It is said that capitalism will prepare the material and social capital
for the establishment of socialist society. Since workers are the
primary force of production of a capitalist society, Marxists believe
that the proletariat will lead the revolution with the aim to establish
a “dictatorship”.
Social revolution is a process of overhauling social relationships that
reinforce inequality, social injustice, environmental destruction and
patriarchy. This process can only be realized if heterogeneous agents of
society participate. The workers’ role is to liberate themselves from
the chains of capitalism; women should act against patriarchy; other
sectors and classes must do their share for social change by acting
directly in their interests. Social revolution will not take place if
the people’s mode of thinking is generally respectful to the
institutions that reproduce and reinforce rules that define property,
ownership, privileges, roles and power. Putting a particular class or
group into a pedestal of power is another form of hierarchy and
therefore invites privilege and the centralization of power.
In relation to this criticism, I would like to reiterate that the
dialectical process is hierarchical. It is no different from the
band-tribe-chiefdom-state model pioneered by the archeologist Elman
Service, which refers to the hierarchical progression of society. It
presents an evolutionary process of community from simple stateless
egalitarian indigenous organizations like bands and tribes into
chiefdoms and states, which are generally characterized by central
power, uniformity and non-egalitarianism. The Marxist evolutionary model
of the authoritarian left in the Philippines is consistent with this
model. To apply this in our context, the indigenous communities
“discovered” by Magellan in Leyte were supposedly primitive, inferior,
savage, wild, ignorant and in need to be tamed.
Spain, according to the DHM model, was a feudal society governed by a
King. Based on historical accounts, Philip had no intention of
conquering the archipelago, it was an enterprise and he was in business
with Magellan. They had a contract that defined every party’s
obligations and shares.
The word “primitive” is in most cases used with prejudice by referring
to traditional cultures as underdeveloped. There are hosts of
communities that maintained their indigenous ways of life because they
chose to protect and defend their culture by practicing it, by
reproducing, innovating and improving it. They sustained their existence
not because they were left out of social progression, as presented in
the chiefdom model or the dialectical historical tool. Their resilience
is attributed to their love of freedom and self-determination. Most of
indigenous communities consciously maintained their cultures. Like any
organization, they had mechanisms to protect their well-being by
continuously doing things based on their customs and indigenous ways.
Like the indicator of a healthy ecology, they were highly diverse and
their systems myriad. Their commonality was a decentralized pattern of
politics and of managing resources. Communities were autonomous and
generally have horizontal social relations. The indigenous communities
of the archipelago still live according to these principles.

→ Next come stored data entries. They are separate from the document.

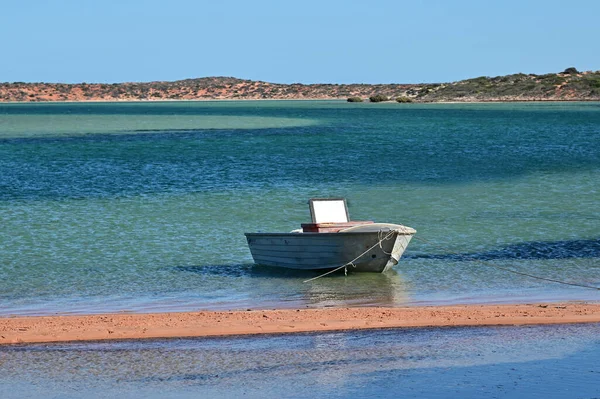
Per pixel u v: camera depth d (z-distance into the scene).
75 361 18.62
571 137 110.56
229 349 19.52
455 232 38.19
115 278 29.05
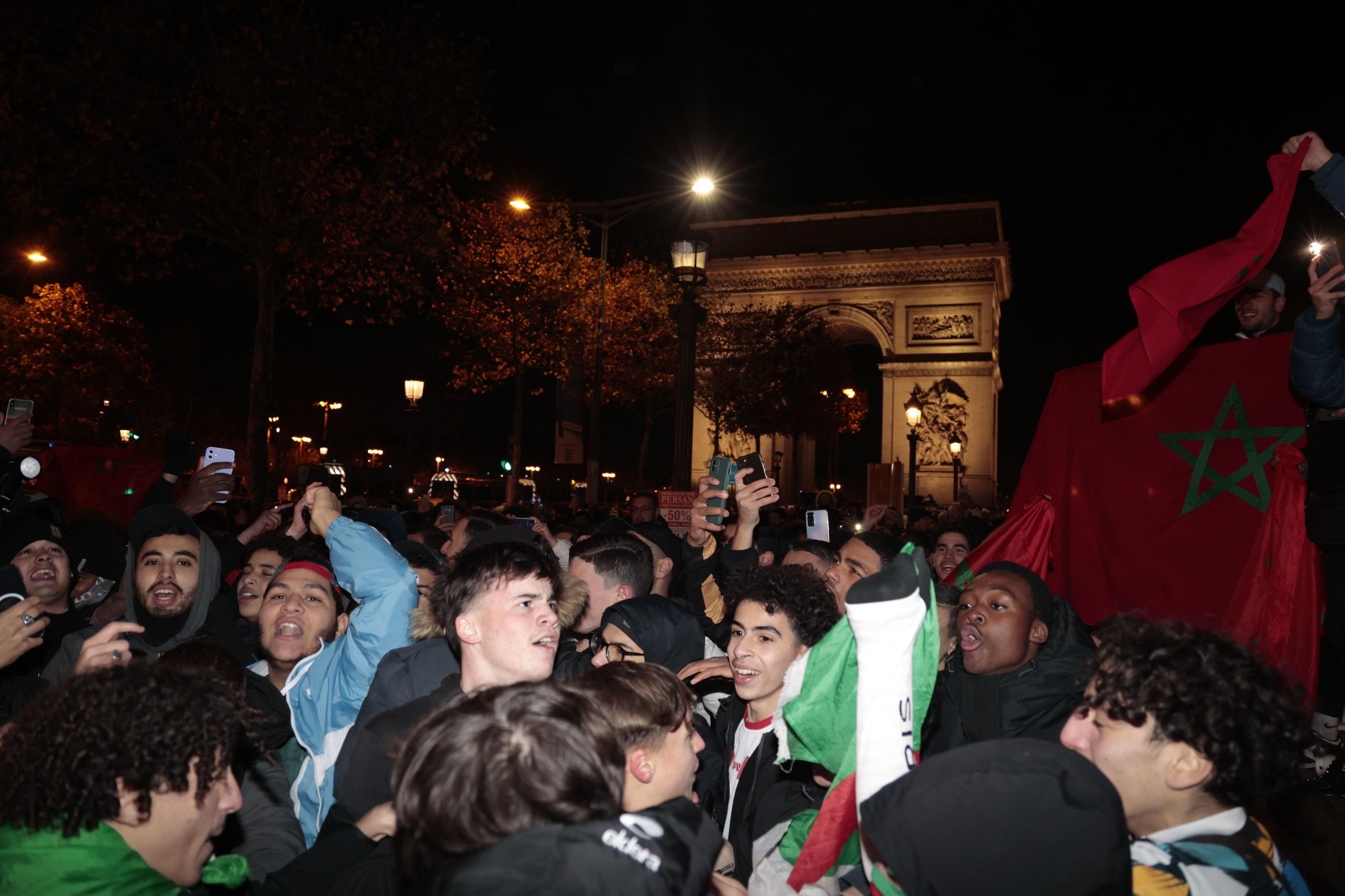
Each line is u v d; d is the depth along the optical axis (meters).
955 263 47.00
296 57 18.95
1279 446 5.45
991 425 45.53
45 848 2.03
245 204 19.72
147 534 5.07
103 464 10.58
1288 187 4.59
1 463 5.91
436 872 1.69
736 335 36.06
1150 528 6.17
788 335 35.62
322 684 3.90
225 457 6.96
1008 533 6.43
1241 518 5.88
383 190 20.55
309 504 4.09
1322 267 4.36
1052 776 1.75
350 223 20.72
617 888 1.59
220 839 3.42
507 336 33.44
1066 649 3.99
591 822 1.69
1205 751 1.99
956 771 1.79
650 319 41.47
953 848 1.74
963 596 4.09
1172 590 6.02
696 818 1.88
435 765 1.71
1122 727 2.08
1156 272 4.66
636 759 2.60
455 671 3.56
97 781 2.03
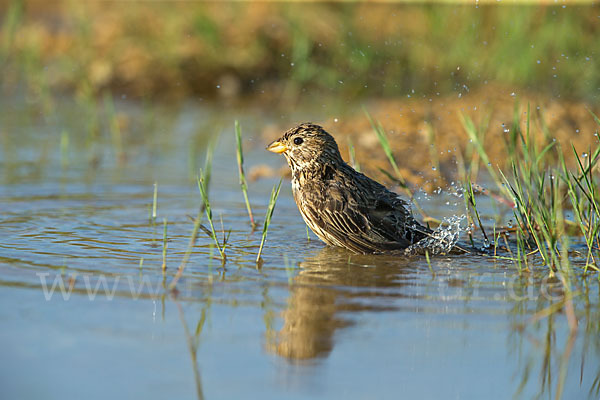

Electricity, gadgets, cars, groceries, malls, appliances, bombs,
cannons, nuclear power and arms, churches, guns and bullets do not exist
in the remaining stateless societies. They lack sophisticated technology
and material culture in the same way they lack hunger, poverty, crime,
ecological destruction, forced labor and different kinds of abuse and
exploitation and social issues attributed to large-scale, centralized
power, to authoritarian, consumerist and patriarchal modern societies.
For sure, indigenous communities are not perfect, but the imperfections
are far less destructive than systems of states, corporations and
churches that instigate war, exploitation, environmental destruction,
hunger and poverty through the control of centralized political power.
Since the common interest of organisms is to secure their existence, I
could say indigenous communities are more developed and advanced because
they are more sustainable than modern institutions, which are in
constant struggle for dominance and aiming for infinite growth, which is
totally inconsistent to ecological systems and the self-determination of
communities.
I heard several times that what Marx did in his DHM was to interpret
history. I agree. But you and me, we can also have our own reading. I
would say that the evolutionary approach is not suitable to analyze our
local context. Based on historical accounts, the indigenous
organizations did not evolve into states but were rather coerced to
adopt centralized patterns of organization such as states, churches and
corporations.
Autonomous/indigenous resistance was the resistance staged by different
communities and tribes throughout the archipelago. These were
anti-colonial in nature and aimed to re-install their indigenous ways of
life. Among them were Magat Salamat, Tamblot, Tapar, Bancao, the
Mandayas, the Ifugao, Zambal, and others. In the perspective of
statists, their initiatives will be labeled “primitive”.
DHM’s hierarchical process downplayed societies they considered part of
a “lower” evolutionary process and treated them as underdeveloped and in
need of evolving into higher form. I am not really sure whether they
treated poverty, environmental degradation and social injustice as
pre-requisites for their imagined perfect society.
Diversity, horizontality and spontaneity are the very foundation of
life; ergo, life on earth will not flourish through singularity but
rather through a multitude of systems that are interdependent, directly
and indirectly connected to one another. No life on earth is guided by a
systematic plan and a singular direction. Life on earth thrives due to
an ending process of evolution of conflict and cooperation.
Our modern age is characterized by centralized politics; an approach
that is seeking an absolute truth which aims to establish uniformity and
singularity; a framework that is totally opposite to the foundation of
life, i.e., diversity, heterogeneity and tolerance.
Institutions such as states, markets and churches exist due to a
particular objective. They are designed to ensure obedience, submission
and control.
You may observe that we are experiencing environmental destruction,
discrimination, war and exploitation. It occurred due to
anthropocentrism. Humanity’s domination and control over one another and
the earth resulted in the destruction not only of our diverse systems
and cultures but also of our very own habitat.
One will notice that DHM’s logic is not only hierarchical but also
reinforces uniformity. It is supposed to promote freedom, and many
leftist revolutionaries believe this. But its singular and hierarchical
direction inevitably discriminates societies that are not Eurocentric
and that oppose systems of industry, market, democracy and one-God-based
spirituality. DHM replicates oppressive systems. We have seen this in
various places that have adopted Marxism.